Data for processing:
►

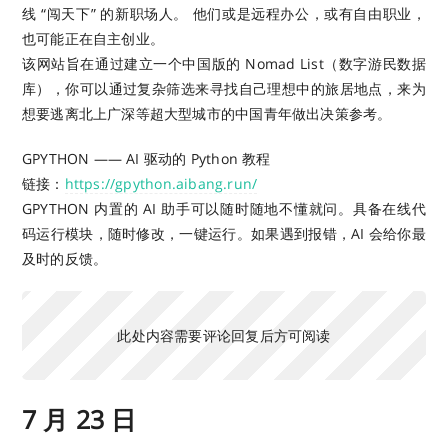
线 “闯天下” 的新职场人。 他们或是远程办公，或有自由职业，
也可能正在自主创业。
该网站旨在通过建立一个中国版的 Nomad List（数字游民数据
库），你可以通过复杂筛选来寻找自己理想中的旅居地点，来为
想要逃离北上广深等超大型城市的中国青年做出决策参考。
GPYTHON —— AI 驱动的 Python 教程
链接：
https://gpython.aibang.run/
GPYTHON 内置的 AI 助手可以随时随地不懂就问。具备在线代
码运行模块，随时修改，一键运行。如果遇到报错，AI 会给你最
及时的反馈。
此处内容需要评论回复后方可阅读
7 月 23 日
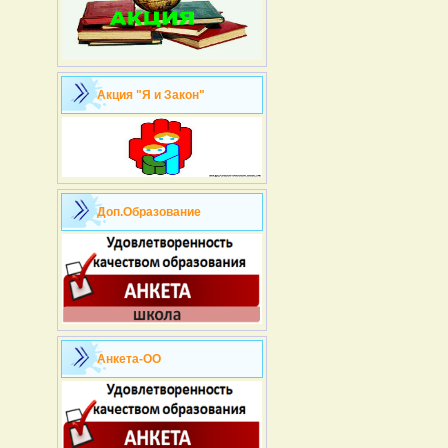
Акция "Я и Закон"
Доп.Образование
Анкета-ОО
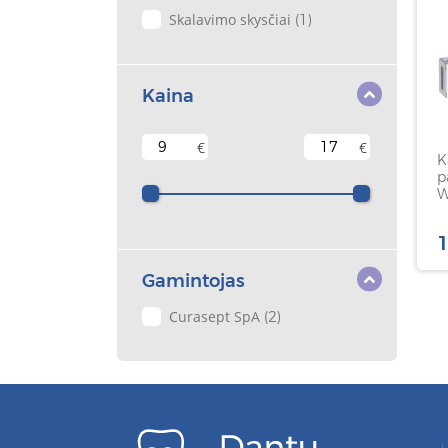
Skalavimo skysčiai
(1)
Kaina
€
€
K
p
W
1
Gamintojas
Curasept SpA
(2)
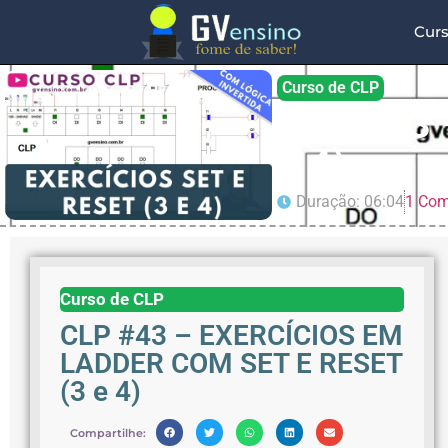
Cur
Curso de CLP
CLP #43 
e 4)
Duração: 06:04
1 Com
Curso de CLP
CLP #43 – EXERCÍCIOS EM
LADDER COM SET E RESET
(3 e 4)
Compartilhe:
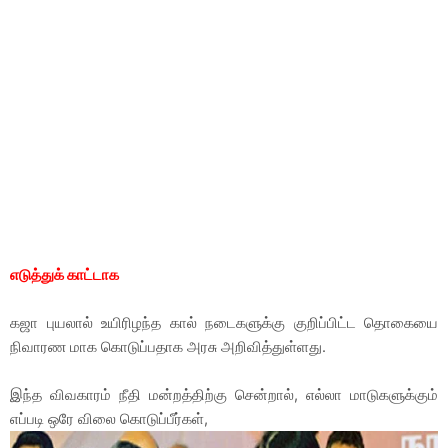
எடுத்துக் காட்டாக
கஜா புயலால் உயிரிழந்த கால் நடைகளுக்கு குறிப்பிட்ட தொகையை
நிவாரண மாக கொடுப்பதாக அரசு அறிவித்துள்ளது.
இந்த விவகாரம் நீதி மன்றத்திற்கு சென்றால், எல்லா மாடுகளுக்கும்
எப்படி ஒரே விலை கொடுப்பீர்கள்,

◄
►

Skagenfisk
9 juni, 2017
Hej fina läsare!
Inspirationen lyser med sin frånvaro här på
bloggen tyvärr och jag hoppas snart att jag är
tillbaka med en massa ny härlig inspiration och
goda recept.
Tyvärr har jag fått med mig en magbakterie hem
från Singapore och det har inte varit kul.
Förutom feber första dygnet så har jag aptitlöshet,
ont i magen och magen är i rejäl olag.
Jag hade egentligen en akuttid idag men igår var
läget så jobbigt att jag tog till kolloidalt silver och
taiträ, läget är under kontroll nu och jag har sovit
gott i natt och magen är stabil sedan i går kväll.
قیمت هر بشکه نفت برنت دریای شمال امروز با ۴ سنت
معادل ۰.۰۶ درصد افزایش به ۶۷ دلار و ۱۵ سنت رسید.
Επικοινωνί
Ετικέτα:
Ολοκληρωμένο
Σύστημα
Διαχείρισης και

◄

Exercise brief: From the data above, copy each line where the string "magen" appears.

Written answer:
ont i magen och magen är i rejäl olag.
gott i natt och magen är stabil sedan i går kväll.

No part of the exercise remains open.